No it is critical which decades you refer to, and you have chosen drought episodes which occurred before the negative NAO regime of the Maunder Minimum, and after the negative NAO regime of the Dalton Minimum. Which has made you get the whole plot backwards and be self righteous about it.

“You also seem to deny all the data sets that report Sahel drought during low sunspots”

Senegambia and Lake Chad are on the southern margins of the Sahel, that’s not the best proxies.

“I presented the graphic by Hoerling et al of a cooling north Atlantic and warming south Atlantic that I referred to as an expression of the AMO.”

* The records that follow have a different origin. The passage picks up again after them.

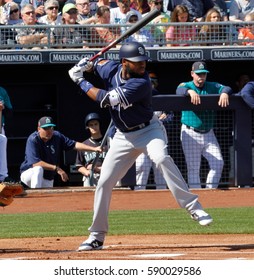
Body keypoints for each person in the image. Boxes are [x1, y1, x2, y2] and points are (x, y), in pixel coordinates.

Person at [68, 41, 213, 251]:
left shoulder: (142, 83)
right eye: (138, 61)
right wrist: (87, 63)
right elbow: (98, 62)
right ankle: (96, 236)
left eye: (144, 61)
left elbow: (104, 99)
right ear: (124, 62)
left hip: (148, 130)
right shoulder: (111, 69)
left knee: (161, 157)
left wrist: (79, 80)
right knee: (104, 182)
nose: (143, 64)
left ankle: (193, 207)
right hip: (122, 136)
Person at [176, 61, 232, 189]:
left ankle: (210, 191)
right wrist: (190, 92)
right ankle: (197, 195)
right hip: (190, 132)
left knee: (218, 163)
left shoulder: (211, 85)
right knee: (193, 168)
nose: (201, 77)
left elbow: (227, 87)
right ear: (192, 74)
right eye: (198, 74)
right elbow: (179, 89)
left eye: (204, 74)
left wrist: (224, 93)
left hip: (208, 133)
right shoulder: (187, 85)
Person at [20, 116, 102, 189]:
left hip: (48, 177)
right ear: (39, 129)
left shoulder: (57, 136)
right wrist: (57, 168)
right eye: (45, 128)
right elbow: (36, 163)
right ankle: (35, 198)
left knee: (46, 199)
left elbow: (74, 145)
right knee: (38, 169)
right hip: (29, 173)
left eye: (51, 128)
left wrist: (94, 149)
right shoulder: (33, 139)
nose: (49, 131)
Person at [75, 113, 108, 187]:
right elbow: (79, 165)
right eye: (91, 125)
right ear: (88, 127)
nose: (94, 127)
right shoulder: (84, 145)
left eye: (96, 124)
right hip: (90, 176)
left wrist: (99, 168)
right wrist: (86, 172)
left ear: (99, 125)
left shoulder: (108, 142)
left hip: (106, 174)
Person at [0, 85, 13, 183]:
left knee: (2, 139)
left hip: (0, 126)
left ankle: (3, 176)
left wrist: (3, 108)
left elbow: (10, 112)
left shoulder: (2, 91)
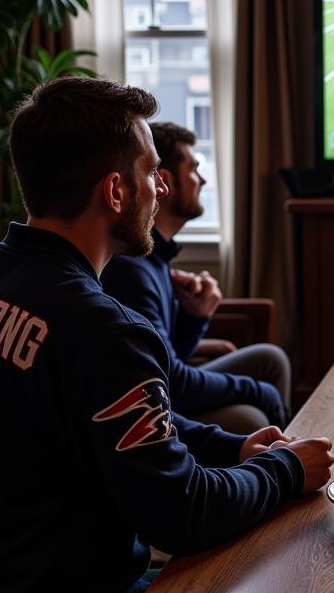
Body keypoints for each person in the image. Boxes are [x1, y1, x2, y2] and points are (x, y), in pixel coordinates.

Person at [0, 77, 334, 593]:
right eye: (149, 172)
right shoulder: (105, 327)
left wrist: (235, 443)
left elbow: (112, 422)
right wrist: (283, 468)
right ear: (114, 192)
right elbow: (182, 513)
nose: (161, 189)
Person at [103, 123, 291, 435]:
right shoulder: (133, 267)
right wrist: (257, 391)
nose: (202, 180)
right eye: (193, 169)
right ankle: (284, 465)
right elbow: (169, 378)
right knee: (252, 416)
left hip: (168, 383)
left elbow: (168, 351)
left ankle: (286, 453)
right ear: (164, 180)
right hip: (157, 401)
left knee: (270, 359)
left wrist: (195, 316)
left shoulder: (156, 256)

Which is the reverse of what occurs during the lowest solar periods.

“So I asked you if you thought those SST were accurate, you did not reply, but you continue to deflect.”

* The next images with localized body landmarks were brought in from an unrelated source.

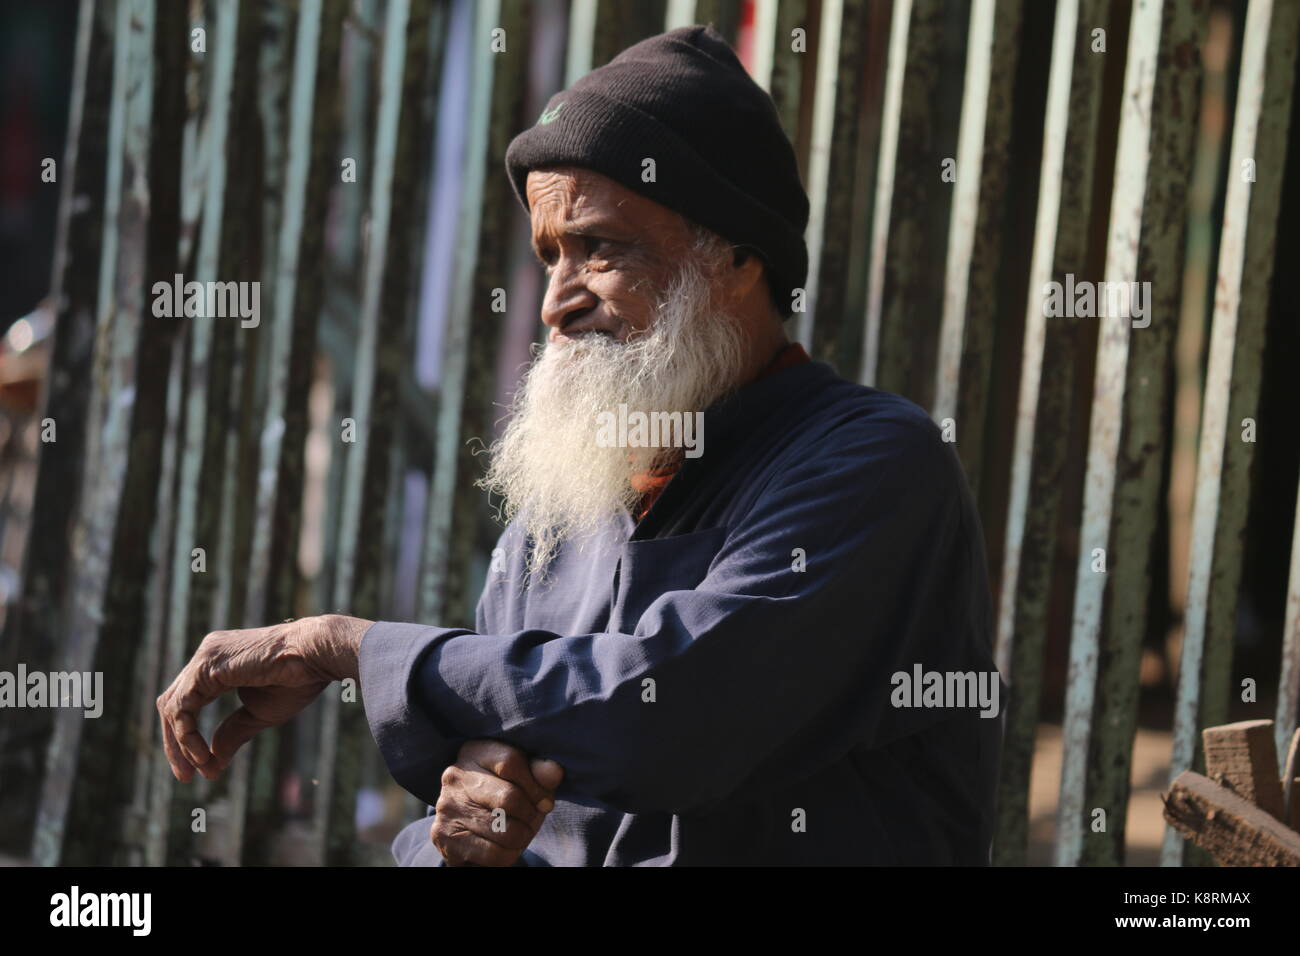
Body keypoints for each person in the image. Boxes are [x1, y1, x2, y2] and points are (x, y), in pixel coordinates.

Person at [157, 25, 1003, 866]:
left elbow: (665, 711)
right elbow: (455, 818)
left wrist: (352, 648)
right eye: (548, 254)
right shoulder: (561, 514)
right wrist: (462, 846)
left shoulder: (874, 466)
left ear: (739, 260)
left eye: (599, 247)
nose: (557, 300)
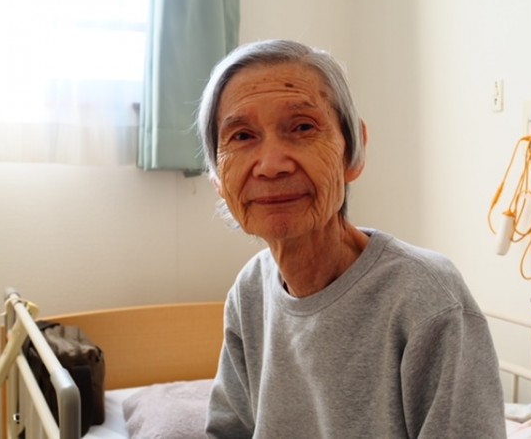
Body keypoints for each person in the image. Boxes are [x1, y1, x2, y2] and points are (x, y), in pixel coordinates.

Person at [197, 39, 506, 438]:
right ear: (218, 179)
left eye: (303, 127)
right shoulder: (250, 292)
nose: (271, 166)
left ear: (352, 152)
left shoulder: (426, 300)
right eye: (241, 136)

The trend from 1950-1999 is not much use, the AMO has since warmed during this Centennial Minimum, driving a warmer AMO, causing a generally wetter Sahel.

Reply to  Ulric Lyons
January 11, 2022 1:17 pm

Ulric, You should stop with your BS. You just keep making things up. You have yet to provide any published evidence that a positive NAO causes Sahel Drought.You simply try to win an argument by obsessively repeating your BS ad nauseum.

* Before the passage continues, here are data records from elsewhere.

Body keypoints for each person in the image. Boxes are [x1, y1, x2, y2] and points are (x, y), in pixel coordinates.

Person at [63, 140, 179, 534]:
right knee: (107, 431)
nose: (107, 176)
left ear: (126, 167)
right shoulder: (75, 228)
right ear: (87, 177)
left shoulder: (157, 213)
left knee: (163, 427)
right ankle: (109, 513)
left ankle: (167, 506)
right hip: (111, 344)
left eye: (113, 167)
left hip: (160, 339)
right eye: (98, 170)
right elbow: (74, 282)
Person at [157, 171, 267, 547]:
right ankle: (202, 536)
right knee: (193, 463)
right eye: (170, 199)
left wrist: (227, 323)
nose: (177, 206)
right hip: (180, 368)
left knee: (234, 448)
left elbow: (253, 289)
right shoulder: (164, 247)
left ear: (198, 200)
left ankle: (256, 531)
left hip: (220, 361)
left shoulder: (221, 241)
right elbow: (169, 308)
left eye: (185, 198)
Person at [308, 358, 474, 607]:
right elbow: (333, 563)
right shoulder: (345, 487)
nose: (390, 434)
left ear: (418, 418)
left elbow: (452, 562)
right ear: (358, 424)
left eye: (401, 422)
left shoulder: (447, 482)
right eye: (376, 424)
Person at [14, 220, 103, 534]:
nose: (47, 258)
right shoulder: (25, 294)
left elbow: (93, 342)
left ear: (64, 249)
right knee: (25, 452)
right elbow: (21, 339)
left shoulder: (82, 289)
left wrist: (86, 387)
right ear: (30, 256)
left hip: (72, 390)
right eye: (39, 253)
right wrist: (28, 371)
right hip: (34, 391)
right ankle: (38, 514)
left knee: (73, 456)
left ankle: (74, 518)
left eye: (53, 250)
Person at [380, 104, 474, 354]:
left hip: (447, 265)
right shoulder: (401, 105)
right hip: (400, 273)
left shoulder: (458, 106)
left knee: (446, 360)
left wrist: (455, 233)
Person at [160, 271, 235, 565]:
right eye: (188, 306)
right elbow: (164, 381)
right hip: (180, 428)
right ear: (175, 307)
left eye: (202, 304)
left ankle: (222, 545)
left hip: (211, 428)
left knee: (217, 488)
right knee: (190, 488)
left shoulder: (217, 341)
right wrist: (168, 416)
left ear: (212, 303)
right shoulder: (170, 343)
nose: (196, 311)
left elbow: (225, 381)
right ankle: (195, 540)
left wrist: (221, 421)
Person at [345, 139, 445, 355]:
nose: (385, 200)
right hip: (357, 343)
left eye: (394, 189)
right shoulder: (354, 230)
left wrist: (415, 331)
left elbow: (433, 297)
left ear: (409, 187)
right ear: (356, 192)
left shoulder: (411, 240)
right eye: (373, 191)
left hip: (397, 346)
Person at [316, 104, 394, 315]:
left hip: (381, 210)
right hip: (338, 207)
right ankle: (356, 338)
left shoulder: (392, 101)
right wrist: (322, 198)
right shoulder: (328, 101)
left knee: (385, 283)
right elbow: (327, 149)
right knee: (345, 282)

The Sahel had 3 droughts between 2002 and 2012 when the NAO was negative, the complete opposite of what you have been spamming!!!

North Atlantic Oscillation NAO 2015.png
Ulric Lyons
Reply to  Jim Steele
January 11, 2022 7:43 pm

Positive NAO conditions drive a colder AMO, and which is associated with Sahel drought, as in the 1970-1980’s.
No BS there.

The AMO has been generally in a wetter phase since 1995 associated with the warmer AMO since then.
No BS there either.

Of course we can find some wetter years during the 1970-1980’s, and some drier years since 1995, but the exceptions are not the general rule.

Ulric Lyons
Reply to  Ulric Lyons
January 12, 2022 8:29 am

Correction, the Sahel has been in a wetter phase since 1995….

Ulric Lyons
Reply to  Jim Steele
January 13, 2022 10:13 am

Before reading this paper I predicted that 1969 and 1979 were wetter Sahel years within the dry period from 1965. On the basis that weaker solar wind states drove warmer AMO anomalies around those two sunspot cycle maximums.

Following the drought period of the ‘Red Sahel’ in the 1970s and 1980s and the
‘Greening of the Sahel’ in the 1990s and early 2000, the conception of a ‘Blue Sahel’
can only be seen as a euphemism for the devastating floods that have battered the
region since the 1990s. These floods have essentially occurred on an annual basis,
albeit in varying magnitude.”

Reply to  Ulric Lyons
January 13, 2022 8:14 pm

LOL. First you argue irrelevantly using England’s temperatures far to the. north of the Sahel, now you give me a paper on floods in Ghana south of the Sahel. Sahel’s rainfall is driven by the ITCZ period. when the ITCZ fails to reach the Sahel there’s winter drought and longer droughts. The ITCZ reaches typically Ghana and brings heavy rains. The weather station used in the paper you rely on are all below 8 N. The Sahel rainfall index measures rainfall between 10 & 20N. The “proper.” latitudes to define the. Sahel are

“Sahel” more properly applies to a smaller region (Figure 2) between the latitudes of roughly 14° N and 18° N. It includes much of the countries of Mauritania, Senegal, Mali, Niger, Chad, the Sudan, and the northern fringes of Burkina Faso and Nigeria.”

Ulric Lyons
Reply to  Jim Steele
January 14, 2022 8:06 am

CET is not irrelevant through the LIA, it’s a relevant NAO proxy, and that paper discusses the wider Sahel region, as I had quoted.

January 10, 2022 10:04 pm

This is fantastic information and well worth a read

shame the AGW crowd are illiterate deaf and dumb

Tom Abbott
Reply to  John
January 11, 2022 2:56 am

Many in the AGW crowd are willfully deaf and dumb.

Martin Mason
January 11, 2022 9:25 am

A very good thoughtful analysis Jim. It is obvious now that the CO2 only climate control knob concept is a pile of pony. Look forward very much to part 4.